* Quoted passage
***
[Reader-list] music sharing enhances creativity

Arun Mehta amehta at giasdl01.vsnl.net.in
Tue Aug 21 09:03:37 IST 2001


http://www.nytimes.com/2001/08/20/arts/20ARTS.html?todaysheadlines (but you 
need to be registered there -- well worth it)
Why Just Listen to Pop When You Can Mix Your Own?
By MATTHEW MIRAPAUL



"I like taking someone else's ideas, bringing them into your own head and 
trying to make sense of them through your own interpretation," Mr. Kenniff 
said. Judging from Bjork Remix Web, a remarkable site at www.arktikos.com, 
he has plenty of company. Mr. Kenniff's remake of "Hidden Place" is one of 
10 "Vespertine" tracks on the site. Overall it contains nearly 800 remixes, 
submitted by about 160 different Internet contributors, of songs taken from 
Bjork's five solo albums. If transferred to compact disc, the fan-made 
music would fill about 50 albums.
***
* Provided data
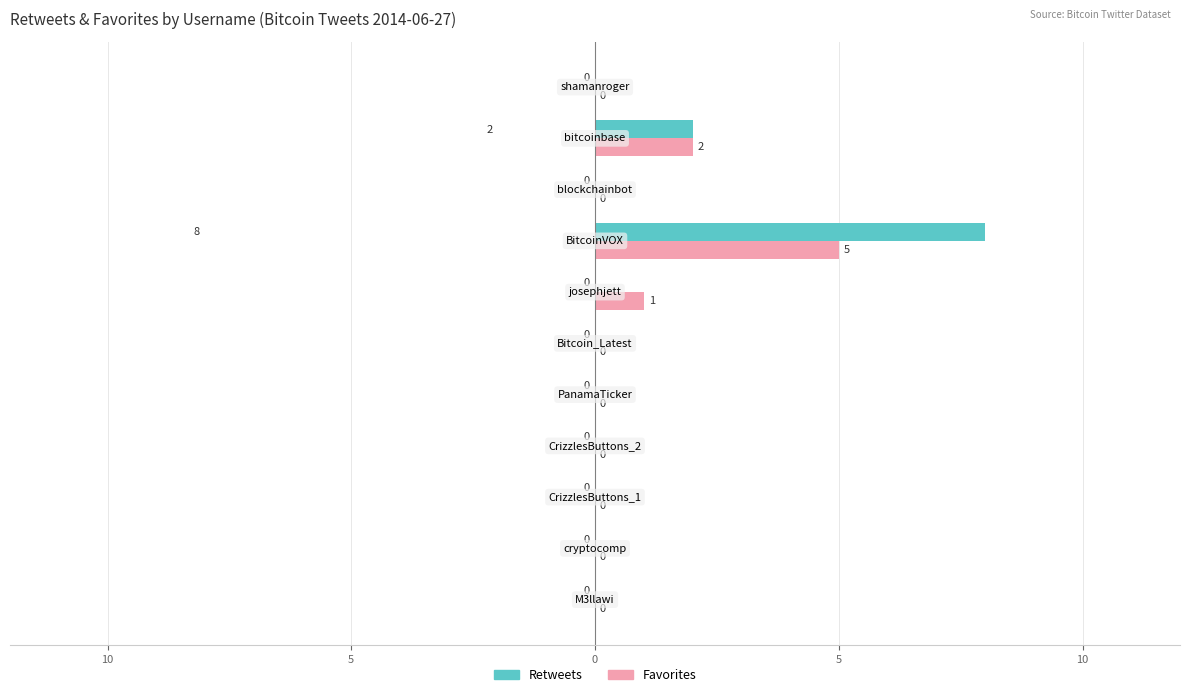

What are all the series names shown in the legend?

Retweets, Favorites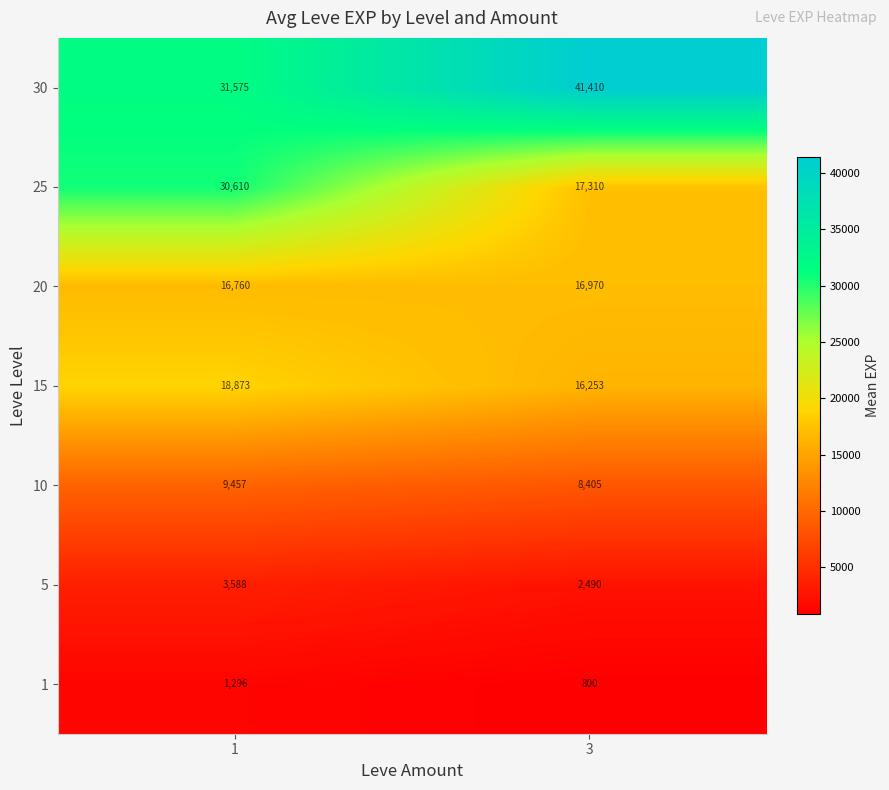

Read the 1 value at 3, to the nearest 5.

800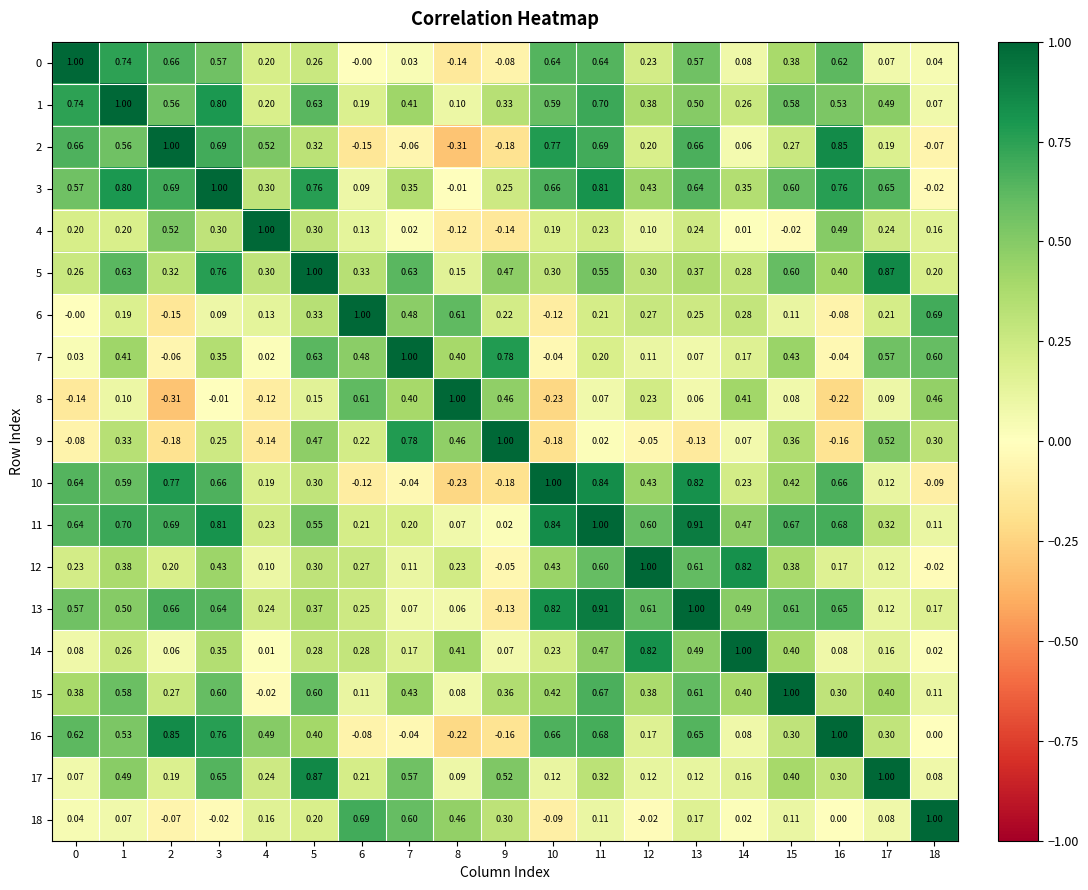

Is the value of 8 at 8 greater than the value of 6 at 3?

Yes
***
* Exercise requirements
(1) Reproduce the mailing-list post on fan remixes word for word, starting at "Arun Mehta amehta" and ending at "Mix Your Own?".
(2) Write what comes next in the mailing-list post on fan remixes, picking up after its final sentence.

* Expected outputs
(1)
Arun Mehta amehta at giasdl01.vsnl.net.in
Tue Aug 21 09:03:37 IST 2001


http://www.nytimes.com/2001/08/20/arts/20ARTS.html?todaysheadlines (but you 
need to be registered there -- well worth it)
Why Just Listen to Pop When You Can Mix Your Own?

(2)
The site's growth demonstrates how digital technology, abetted by the 
Internet, is turning fans from passive acolytes to active participants in 
the artistic process. In postmodern culture, in which existing elements are 
routinely cut, pasted and blended into new works, computers are providing 
handy tools for these transformations, and the Internet is supplying an 
eager audience for the results.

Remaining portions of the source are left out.